Ich bin vor kurzem beruflich nach China umgezogen (Hefei, Anhui Provinz).
Vor meinem Umzug hatte ich mit meinem Vermieter gesprochen, der mir eine 20MBit/s bestellt hat. In Deutschland hatte ich eine 32MBit/s-Leitung von KDG und war damit mehr als zufrieden.
Dass es hier in China die Great Chinese Firewall gibt, ist mit bewusst und auch, dass man sie mit einem VPN mehr oder weniger gut umgehen kann. Daher habe ich mir einen VPN Account bei Vypr VPN besorgt.

Nach meiner Ankunft war dich dann doch sehr ernüchtert von der Internetgeschwindigkeit! Ich fühlte mich ins Modem uns ISDN-Kanalbündelungszeitalter zurückversetzt!

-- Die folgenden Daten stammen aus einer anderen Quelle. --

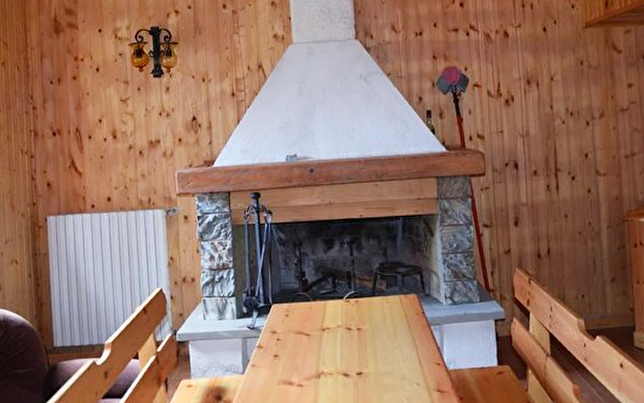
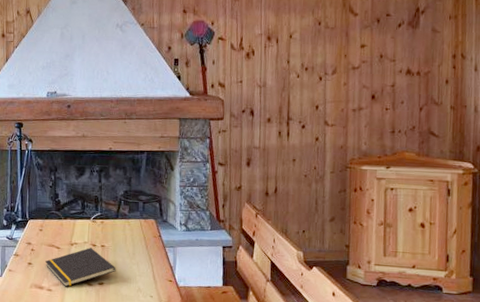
notepad: none [294,332,376,381] -> present [45,248,116,287]

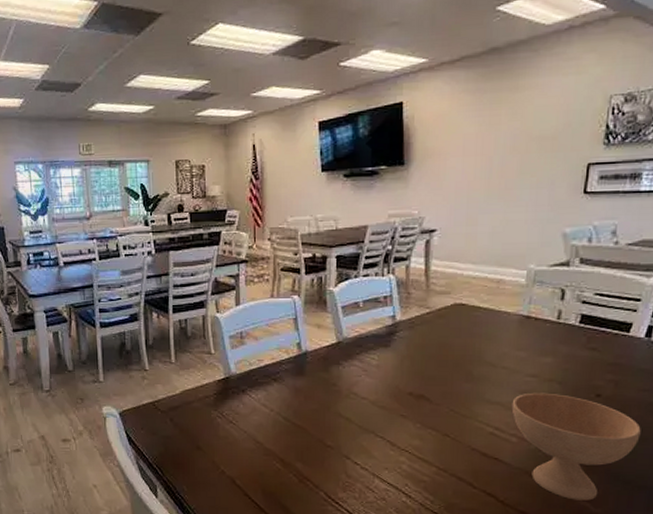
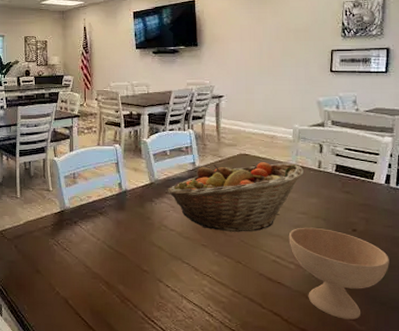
fruit basket: none [359,313,538,400] -> present [168,162,304,232]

Wenn sich denn mal Seiten öffnen liessen, geschah dies im Zeitlupentempo (ohne VPN).
Auf meinem Dienst-Laptop war der Firmen-VPN installiert, der es mir leider nicht erlaubt mehr zu testen.
Apple TV, arte +7 Videostreaming, selbst Spotify bspw war gar nicht / kaum möglich!! Der Download größerer Dateien dauert unerträglich lang.
Nun war die Geschwindigkeit so unterirdisch, dass ich kaum glauben konnte, dass eine 20M Leitung anlag. Daraufhin kam ein Freund meines Vermieters und zeigte mir relativ einfach bei Aufrufen einer chinesischen Internetspeed-Testseite, dass 20M anliegt: auf dem Bildschirm waren neben vielen chinesischen Zeichen "20M" zu lesen.
Ich war nach wie vor skeptisch und wollte (ohne VPN) eine non-chinese Internetspeed-Testseite aufrufen, was gar nicht erst funktionierte.
Mittlerweile habe ich meinem privaten Mac hier und damit ist die Geschwindigkeit mit VPN halbswegs ok. Ist tageszeit-abhängig und von was weiß ich noch abhängig! Aktuell (VPN aktiv über HongKong) habe ich laut speedtest.net ca. 1M down und 1.5M up ....
Ich habe mal einen Screenshot (VyprVPN Monitor + Traffic Monitor meines Routers: Asus RT-AC68U) von gerade eben angehängt, um einen besseren Eindruck zu vermitteln - Download einer 15MB Datei = 18min.

Nun zu meine Fragen...
Hat jemand eine Idee, wieviel % ein VPN von der Bruttorate reduziert? Von welchen Parametern hängt dies ab?
Welche anderen Methoden gibt es die Great Chinese Firewall zu umgehen, die ggf weniger Einbußen kosten als VPN??
Wenn ich eine schnellere Leitung (z.B. 100M) hätte, wäre meine VPN-Verbindung dann auch schneller (quasi eine lineare Abhängigkeit??) oder läuft die VPN-Geschwindigkeit in eine gewisse Sättigung??
Hat jemand Erfahrung mit der Zuverlässigkeit der Geschwindigkeit in China?? Habe den Eindruck, dass die Geschwindigkeit manchmal von "ach läuft ja ganz gut" zu 0 abfällt!! Sprich: Sind solche Variationen des Speed in China normal oder liegt dies ebenfalls am VPN??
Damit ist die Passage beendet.